Bill Clinton has transformed from grandfatherly statesman to attack dog in a matter of days, aggressively going after Bernie Sanders on the campaign trail as the Vermont senator poses a rising threat to Democratic front-runner Hillary Clinton's bid.

“When you’re making a revolution, you can’t be too careful about the facts,” Clinton said at a Milford, N.H., event Sunday, a swipe at Sanders’ call for political upheaval.

He followed up Monday at an event at Manchester Community College,  accusing Sanders of demonizing anyone who disagrees with him.

“We can’t get in a place where we’re so mad that we demonize anyone who is against us, where we can’t have an honest discussion about health care, where anyone who is on the other side is part of a mystical ‘establishment,’” Clinton said.

The tone marks an abrupt change from how the former president has conducted himself on the stump so far. Until this past weekend, his remarks largely were limited to talking about his wife’s biography, punctuated by tales of their dating life and how she has made everything she touches better.

But with New Hampshire's primary just days away and Sanders holding a strong lead, the former president's role has changed.

At Sunday’s event, Clinton painted Sanders as a foolhardy candidate whose proposals aren’t paid for and whose supporters include misogynists.

“People who have gone online to defend Hillary and explain why they supported her, have been subject to attacks that are literally too profane often, not to mention sexist, to repeat,” Clinton said.

Sanders has since disavowed such attacks against Clinton, saying “it's disgusting.”

On health care, Clinton accused Sanders of not having a plan that was properly accounted for.

“The New Hampshire I campaigned in really cared that you knew what you were doing, and how it was paid for,” Clinton said.

“For 20 years, Hillary’s opponent had a different plan, which he called single payer but it’s really 51 payer as states have to pay 14 percent of it,” Clinton said, before accusing Sanders of dropping the plan within 48 hours after he was questioned about it.

“Is [that] good for America?
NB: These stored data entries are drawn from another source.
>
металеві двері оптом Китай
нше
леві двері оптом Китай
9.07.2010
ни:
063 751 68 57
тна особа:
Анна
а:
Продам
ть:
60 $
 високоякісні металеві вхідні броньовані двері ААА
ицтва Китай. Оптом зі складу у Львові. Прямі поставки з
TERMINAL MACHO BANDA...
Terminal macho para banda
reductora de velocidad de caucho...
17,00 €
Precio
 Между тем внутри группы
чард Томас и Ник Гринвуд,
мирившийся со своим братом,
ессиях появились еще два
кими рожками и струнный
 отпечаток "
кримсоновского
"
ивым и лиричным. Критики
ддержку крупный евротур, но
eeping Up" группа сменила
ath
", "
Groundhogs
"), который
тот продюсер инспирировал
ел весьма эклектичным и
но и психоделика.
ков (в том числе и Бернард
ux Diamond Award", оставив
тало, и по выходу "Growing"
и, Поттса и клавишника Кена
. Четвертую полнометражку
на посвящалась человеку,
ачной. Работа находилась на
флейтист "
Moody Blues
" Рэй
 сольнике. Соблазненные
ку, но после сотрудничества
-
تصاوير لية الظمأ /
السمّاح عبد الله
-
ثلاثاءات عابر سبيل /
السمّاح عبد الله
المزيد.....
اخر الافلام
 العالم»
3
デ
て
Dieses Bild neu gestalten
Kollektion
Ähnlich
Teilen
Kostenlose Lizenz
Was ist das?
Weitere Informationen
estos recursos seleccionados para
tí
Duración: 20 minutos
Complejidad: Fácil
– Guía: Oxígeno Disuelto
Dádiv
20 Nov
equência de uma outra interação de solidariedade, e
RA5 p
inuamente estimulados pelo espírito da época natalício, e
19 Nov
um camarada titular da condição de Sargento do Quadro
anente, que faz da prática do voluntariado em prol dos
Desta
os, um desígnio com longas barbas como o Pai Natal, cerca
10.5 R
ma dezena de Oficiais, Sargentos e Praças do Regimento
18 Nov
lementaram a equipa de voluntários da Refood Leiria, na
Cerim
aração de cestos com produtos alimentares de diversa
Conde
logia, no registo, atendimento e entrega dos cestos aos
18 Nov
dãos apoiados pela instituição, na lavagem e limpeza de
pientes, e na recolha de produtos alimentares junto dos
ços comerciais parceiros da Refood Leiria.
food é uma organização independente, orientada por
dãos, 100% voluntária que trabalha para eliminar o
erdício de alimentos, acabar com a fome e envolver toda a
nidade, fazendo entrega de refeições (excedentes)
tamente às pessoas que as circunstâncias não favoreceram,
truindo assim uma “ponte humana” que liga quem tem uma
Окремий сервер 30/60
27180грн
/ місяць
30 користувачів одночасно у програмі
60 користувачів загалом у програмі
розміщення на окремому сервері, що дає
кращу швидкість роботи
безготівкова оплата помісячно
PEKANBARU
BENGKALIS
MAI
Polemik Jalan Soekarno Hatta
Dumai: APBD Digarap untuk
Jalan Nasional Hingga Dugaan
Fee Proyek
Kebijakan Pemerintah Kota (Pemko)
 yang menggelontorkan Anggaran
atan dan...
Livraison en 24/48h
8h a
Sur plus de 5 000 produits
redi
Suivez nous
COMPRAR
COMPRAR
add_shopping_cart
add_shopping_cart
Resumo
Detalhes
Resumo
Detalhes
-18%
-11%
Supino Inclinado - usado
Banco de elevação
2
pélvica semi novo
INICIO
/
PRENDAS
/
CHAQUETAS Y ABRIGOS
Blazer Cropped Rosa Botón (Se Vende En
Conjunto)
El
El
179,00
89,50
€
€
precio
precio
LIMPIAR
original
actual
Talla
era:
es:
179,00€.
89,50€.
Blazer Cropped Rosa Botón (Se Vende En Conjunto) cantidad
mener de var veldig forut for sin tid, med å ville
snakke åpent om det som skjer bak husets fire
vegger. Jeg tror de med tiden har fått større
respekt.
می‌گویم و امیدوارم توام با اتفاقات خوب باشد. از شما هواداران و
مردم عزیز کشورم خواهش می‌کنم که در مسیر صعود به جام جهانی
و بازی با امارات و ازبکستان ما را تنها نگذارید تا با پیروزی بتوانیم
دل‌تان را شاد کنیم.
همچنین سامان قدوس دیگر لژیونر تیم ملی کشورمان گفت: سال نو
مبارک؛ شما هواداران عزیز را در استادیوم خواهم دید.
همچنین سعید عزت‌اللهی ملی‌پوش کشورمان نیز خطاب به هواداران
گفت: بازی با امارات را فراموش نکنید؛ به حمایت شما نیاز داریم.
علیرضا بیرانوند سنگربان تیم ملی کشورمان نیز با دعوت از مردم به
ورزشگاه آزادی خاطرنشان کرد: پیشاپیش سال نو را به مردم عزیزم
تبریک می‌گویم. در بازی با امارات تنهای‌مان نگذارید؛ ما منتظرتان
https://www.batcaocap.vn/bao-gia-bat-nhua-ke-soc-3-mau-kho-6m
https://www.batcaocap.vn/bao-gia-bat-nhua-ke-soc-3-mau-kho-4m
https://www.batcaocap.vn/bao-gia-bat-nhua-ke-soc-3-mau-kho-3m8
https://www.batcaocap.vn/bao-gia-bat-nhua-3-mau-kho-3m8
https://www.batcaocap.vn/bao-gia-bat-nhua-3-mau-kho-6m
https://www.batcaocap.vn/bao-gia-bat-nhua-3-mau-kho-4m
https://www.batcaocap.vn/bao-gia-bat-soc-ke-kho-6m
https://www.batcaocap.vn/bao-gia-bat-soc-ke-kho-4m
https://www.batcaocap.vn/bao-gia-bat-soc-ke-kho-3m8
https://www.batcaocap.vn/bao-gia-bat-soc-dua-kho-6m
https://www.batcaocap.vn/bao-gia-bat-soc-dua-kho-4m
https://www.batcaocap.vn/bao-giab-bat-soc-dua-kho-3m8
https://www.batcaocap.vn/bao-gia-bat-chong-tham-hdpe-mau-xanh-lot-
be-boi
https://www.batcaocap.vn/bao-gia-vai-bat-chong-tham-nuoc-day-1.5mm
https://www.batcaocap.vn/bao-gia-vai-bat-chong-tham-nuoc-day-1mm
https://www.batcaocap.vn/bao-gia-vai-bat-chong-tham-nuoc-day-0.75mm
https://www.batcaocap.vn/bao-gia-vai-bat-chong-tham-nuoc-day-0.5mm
I don’t think so.” Clinton said.

Bill’s barbs have allowed the former secretary of state to take a softer stance against Sanders, telling supporters in Manchester that “Senator Sanders and I share a lot of the same goals,” before saying the difference between the two is the ability to get things done.

“I haven’t just talked, I haven’t just given speeches, I’ve passed legislation,” she said.

The former president’s latest barbs have echoes of 2008, when Clinton acted as attack dog against then-Sen. Barack Obama. Criticizing Obama’s claims on his Iraq war stance, Clinton called it the “biggest fairy tale” -- a put-down that was interpreted as a broad-brush slam on Obama’s quest to become the country’s first black president.

Later in South Carolina, Clinton got the name “hatchet man” for his attacks on Obama.